## Exercise materials
• • • •
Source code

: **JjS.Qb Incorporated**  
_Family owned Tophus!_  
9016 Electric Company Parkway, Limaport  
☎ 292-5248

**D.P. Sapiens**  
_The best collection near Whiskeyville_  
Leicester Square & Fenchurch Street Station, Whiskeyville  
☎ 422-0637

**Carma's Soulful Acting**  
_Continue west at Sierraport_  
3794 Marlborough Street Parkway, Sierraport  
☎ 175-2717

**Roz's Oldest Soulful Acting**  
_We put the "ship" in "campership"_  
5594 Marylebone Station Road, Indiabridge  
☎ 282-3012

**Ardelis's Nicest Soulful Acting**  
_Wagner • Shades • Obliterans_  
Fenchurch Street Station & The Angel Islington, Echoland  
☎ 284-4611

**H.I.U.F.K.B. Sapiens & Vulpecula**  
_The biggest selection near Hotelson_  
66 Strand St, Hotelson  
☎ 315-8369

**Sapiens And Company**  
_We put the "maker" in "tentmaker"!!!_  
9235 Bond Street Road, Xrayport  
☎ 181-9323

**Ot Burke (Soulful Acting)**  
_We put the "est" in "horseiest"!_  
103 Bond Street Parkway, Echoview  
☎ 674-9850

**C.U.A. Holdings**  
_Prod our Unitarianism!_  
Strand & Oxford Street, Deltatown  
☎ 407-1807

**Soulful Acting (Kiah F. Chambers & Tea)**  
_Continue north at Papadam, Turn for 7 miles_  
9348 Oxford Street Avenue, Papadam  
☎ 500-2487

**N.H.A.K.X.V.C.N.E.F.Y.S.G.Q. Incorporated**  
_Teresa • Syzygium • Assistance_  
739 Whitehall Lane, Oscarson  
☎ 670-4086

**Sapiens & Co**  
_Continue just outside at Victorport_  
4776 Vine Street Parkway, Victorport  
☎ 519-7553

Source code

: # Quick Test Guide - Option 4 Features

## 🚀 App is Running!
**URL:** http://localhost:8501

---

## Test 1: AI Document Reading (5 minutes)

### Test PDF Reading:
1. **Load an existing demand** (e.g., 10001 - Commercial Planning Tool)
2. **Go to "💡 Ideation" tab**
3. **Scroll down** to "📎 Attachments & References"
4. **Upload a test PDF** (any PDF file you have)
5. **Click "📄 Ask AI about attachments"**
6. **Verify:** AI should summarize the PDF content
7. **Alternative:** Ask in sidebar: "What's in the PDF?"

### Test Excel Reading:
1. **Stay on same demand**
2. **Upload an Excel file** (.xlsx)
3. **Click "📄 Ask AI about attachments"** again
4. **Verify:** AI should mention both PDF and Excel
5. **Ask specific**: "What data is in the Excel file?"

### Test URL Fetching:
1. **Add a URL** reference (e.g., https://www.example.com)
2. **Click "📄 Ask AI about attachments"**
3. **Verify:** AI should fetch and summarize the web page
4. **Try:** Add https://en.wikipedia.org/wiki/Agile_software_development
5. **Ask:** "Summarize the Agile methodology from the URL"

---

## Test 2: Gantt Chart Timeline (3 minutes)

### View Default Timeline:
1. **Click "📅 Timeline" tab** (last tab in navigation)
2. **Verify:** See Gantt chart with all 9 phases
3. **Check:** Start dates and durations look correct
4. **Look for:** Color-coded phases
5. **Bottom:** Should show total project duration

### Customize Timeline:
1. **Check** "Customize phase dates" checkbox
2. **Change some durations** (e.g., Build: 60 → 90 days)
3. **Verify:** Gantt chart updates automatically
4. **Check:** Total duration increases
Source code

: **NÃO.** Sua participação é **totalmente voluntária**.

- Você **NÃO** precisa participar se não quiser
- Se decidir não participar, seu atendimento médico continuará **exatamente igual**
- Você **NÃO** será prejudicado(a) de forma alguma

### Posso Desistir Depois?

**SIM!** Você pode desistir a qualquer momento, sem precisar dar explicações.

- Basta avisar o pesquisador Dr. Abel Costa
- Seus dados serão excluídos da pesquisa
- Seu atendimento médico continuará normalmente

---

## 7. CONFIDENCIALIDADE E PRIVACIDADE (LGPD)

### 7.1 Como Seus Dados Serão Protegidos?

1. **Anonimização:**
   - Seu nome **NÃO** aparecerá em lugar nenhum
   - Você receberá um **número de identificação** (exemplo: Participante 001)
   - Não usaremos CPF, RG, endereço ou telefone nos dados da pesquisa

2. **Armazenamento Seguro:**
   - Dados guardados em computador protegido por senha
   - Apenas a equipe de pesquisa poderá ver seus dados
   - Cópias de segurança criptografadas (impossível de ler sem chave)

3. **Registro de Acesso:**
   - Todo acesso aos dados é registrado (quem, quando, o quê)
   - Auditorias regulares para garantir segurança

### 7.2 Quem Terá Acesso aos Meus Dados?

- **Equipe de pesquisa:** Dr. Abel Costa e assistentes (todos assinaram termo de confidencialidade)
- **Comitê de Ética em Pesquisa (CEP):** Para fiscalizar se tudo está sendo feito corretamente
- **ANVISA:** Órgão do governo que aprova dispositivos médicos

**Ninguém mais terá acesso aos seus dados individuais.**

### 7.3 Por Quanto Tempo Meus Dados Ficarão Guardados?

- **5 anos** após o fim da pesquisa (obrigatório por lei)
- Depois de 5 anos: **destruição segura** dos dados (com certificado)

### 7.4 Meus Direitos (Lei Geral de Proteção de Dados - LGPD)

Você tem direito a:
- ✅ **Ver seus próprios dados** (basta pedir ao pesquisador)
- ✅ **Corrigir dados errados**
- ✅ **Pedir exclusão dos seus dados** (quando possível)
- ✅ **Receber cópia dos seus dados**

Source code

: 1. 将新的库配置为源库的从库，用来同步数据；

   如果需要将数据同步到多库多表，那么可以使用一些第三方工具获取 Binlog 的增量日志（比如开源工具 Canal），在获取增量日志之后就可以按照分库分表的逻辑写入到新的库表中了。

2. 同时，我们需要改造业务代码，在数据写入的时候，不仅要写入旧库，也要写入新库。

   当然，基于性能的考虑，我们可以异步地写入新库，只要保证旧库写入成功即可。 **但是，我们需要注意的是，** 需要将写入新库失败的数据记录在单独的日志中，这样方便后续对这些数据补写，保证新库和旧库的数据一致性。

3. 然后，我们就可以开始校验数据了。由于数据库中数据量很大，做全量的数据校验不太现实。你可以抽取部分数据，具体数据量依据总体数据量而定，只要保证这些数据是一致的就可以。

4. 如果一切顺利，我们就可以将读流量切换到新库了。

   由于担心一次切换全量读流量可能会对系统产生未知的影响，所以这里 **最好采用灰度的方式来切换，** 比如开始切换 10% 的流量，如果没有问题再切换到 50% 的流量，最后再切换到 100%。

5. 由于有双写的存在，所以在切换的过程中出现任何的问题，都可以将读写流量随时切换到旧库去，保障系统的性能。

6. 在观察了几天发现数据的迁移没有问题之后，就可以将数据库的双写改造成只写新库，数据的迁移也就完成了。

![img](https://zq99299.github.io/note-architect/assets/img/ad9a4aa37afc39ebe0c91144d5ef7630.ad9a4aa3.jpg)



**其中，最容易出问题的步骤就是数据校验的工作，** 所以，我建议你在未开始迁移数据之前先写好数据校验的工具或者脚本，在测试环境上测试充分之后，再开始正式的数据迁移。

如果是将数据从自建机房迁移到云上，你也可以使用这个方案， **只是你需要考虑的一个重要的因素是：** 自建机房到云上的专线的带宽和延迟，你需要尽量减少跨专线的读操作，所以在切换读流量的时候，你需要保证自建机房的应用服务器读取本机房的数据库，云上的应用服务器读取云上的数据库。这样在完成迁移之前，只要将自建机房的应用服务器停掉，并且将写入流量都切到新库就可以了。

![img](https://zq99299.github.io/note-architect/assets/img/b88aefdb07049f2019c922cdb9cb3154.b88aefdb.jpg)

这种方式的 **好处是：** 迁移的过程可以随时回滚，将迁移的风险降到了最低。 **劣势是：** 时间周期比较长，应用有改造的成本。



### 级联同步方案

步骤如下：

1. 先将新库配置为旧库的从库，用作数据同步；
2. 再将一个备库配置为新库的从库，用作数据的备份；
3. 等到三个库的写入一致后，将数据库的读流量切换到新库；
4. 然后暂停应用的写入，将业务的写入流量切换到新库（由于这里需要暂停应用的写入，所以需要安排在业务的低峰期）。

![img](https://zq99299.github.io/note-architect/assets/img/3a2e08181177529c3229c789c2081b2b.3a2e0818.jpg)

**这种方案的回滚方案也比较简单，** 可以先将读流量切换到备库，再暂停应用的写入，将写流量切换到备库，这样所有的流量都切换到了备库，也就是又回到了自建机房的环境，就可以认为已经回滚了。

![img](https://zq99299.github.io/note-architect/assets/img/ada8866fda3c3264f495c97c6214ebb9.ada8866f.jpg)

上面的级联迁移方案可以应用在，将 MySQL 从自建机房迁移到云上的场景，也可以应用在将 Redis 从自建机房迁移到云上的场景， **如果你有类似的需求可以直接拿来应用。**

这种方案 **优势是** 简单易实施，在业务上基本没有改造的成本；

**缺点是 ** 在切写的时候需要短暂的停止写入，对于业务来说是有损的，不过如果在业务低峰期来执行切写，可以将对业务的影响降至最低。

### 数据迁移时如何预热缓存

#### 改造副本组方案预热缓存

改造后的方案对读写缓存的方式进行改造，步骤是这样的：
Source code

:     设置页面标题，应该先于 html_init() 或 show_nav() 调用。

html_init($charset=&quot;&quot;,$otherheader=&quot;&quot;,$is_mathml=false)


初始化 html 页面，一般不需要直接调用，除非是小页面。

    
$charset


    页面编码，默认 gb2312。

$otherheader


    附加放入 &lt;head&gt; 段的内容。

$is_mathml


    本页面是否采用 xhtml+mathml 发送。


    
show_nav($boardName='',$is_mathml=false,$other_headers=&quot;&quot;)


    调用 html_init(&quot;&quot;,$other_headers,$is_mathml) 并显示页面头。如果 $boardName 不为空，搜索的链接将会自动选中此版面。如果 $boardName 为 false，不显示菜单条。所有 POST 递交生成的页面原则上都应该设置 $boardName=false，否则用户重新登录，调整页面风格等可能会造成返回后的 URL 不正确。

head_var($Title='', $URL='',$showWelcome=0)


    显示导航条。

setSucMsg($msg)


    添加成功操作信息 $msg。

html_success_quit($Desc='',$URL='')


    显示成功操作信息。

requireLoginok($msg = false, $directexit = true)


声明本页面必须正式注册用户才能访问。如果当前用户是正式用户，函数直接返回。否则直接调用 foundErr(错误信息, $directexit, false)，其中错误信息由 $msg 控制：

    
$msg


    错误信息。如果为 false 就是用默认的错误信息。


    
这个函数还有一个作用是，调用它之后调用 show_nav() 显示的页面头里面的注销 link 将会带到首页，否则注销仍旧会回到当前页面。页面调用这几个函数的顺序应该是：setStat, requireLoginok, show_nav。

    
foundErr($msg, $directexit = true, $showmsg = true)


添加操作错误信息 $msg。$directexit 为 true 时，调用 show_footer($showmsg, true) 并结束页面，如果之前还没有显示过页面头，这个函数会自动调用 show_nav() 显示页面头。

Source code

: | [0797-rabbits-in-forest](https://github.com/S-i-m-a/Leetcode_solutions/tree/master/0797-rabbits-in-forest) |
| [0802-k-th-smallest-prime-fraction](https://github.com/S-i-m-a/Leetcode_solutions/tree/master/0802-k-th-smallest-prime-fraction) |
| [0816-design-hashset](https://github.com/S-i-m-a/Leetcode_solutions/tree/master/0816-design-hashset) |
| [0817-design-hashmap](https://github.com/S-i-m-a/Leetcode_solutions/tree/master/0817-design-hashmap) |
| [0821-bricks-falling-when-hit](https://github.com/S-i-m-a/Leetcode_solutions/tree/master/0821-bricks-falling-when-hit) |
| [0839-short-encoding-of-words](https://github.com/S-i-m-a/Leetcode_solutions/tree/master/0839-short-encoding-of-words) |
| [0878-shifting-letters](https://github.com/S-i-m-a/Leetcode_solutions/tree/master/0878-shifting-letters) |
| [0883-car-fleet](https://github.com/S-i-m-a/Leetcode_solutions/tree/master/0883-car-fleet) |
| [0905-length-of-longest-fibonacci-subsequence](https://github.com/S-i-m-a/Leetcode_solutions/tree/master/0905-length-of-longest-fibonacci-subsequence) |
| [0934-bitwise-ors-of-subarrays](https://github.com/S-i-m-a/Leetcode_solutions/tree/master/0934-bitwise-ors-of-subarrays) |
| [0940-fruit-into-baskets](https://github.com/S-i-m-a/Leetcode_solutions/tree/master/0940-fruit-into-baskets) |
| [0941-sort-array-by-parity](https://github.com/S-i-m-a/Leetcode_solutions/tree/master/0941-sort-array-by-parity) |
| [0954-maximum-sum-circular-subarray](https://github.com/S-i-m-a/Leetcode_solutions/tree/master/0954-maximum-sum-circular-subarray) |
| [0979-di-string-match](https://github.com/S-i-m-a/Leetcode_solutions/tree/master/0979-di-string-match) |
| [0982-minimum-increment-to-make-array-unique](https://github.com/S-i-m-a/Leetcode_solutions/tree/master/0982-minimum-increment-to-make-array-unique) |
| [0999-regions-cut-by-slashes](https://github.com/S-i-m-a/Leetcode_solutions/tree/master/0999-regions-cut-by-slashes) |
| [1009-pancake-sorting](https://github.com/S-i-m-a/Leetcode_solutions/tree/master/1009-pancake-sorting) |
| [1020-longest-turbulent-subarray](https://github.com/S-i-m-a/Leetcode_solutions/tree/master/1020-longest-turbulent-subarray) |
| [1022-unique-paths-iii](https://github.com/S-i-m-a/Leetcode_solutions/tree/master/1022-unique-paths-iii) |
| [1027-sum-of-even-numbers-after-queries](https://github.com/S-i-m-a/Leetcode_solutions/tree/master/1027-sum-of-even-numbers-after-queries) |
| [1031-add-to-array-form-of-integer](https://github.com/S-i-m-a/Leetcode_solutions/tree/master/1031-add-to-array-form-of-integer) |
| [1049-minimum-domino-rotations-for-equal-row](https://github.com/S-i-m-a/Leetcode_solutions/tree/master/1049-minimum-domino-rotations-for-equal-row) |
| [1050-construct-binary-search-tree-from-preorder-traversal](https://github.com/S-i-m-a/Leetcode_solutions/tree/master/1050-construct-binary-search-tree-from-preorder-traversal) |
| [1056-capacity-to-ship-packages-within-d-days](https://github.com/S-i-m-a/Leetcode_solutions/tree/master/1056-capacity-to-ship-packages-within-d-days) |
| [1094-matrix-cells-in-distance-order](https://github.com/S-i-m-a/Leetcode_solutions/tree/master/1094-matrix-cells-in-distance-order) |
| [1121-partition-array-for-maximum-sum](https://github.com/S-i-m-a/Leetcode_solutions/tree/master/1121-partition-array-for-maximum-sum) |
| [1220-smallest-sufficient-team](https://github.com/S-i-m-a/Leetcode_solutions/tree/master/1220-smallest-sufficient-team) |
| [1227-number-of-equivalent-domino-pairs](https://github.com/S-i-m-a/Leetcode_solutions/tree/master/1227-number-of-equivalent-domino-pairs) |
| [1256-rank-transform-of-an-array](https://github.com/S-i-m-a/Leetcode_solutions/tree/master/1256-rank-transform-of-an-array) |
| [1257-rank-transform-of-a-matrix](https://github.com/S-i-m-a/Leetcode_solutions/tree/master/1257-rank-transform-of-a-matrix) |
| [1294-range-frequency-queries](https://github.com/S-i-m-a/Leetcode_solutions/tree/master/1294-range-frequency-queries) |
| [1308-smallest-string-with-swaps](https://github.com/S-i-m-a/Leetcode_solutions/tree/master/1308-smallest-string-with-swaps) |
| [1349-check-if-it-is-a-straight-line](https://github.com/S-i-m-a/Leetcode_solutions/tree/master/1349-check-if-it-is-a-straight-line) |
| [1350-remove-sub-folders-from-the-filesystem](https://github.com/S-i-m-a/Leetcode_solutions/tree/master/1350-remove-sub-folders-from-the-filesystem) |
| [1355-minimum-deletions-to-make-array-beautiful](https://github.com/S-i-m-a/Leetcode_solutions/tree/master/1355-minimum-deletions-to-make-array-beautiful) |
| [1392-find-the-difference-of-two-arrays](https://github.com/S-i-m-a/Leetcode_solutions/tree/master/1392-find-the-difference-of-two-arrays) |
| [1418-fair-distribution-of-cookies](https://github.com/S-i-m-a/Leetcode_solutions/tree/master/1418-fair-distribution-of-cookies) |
• • • •
## Description of the task
Give back, word for word, only the lines above from the line holding "- Todo acesso" to the line holding "- Depois de", both included.

## Result for this exercise
   - Todo acesso aos dados é registrado (quem, quando, o quê)
   - Auditorias regulares para garantir segurança

### 7.2 Quem Terá Acesso aos Meus Dados?

- **Equipe de pesquisa:** Dr. Abel Costa e assistentes (todos assinaram termo de confidencialidade)
- **Comitê de Ética em Pesquisa (CEP):** Para fiscalizar se tudo está sendo feito corretamente
- **ANVISA:** Órgão do governo que aprova dispositivos médicos

**Ninguém mais terá acesso aos seus dados individuais.**

### 7.3 Por Quanto Tempo Meus Dados Ficarão Guardados?

- **5 anos** após o fim da pesquisa (obrigatório por lei)
- Depois de 5 anos: **destruição segura** dos dados (com certificado)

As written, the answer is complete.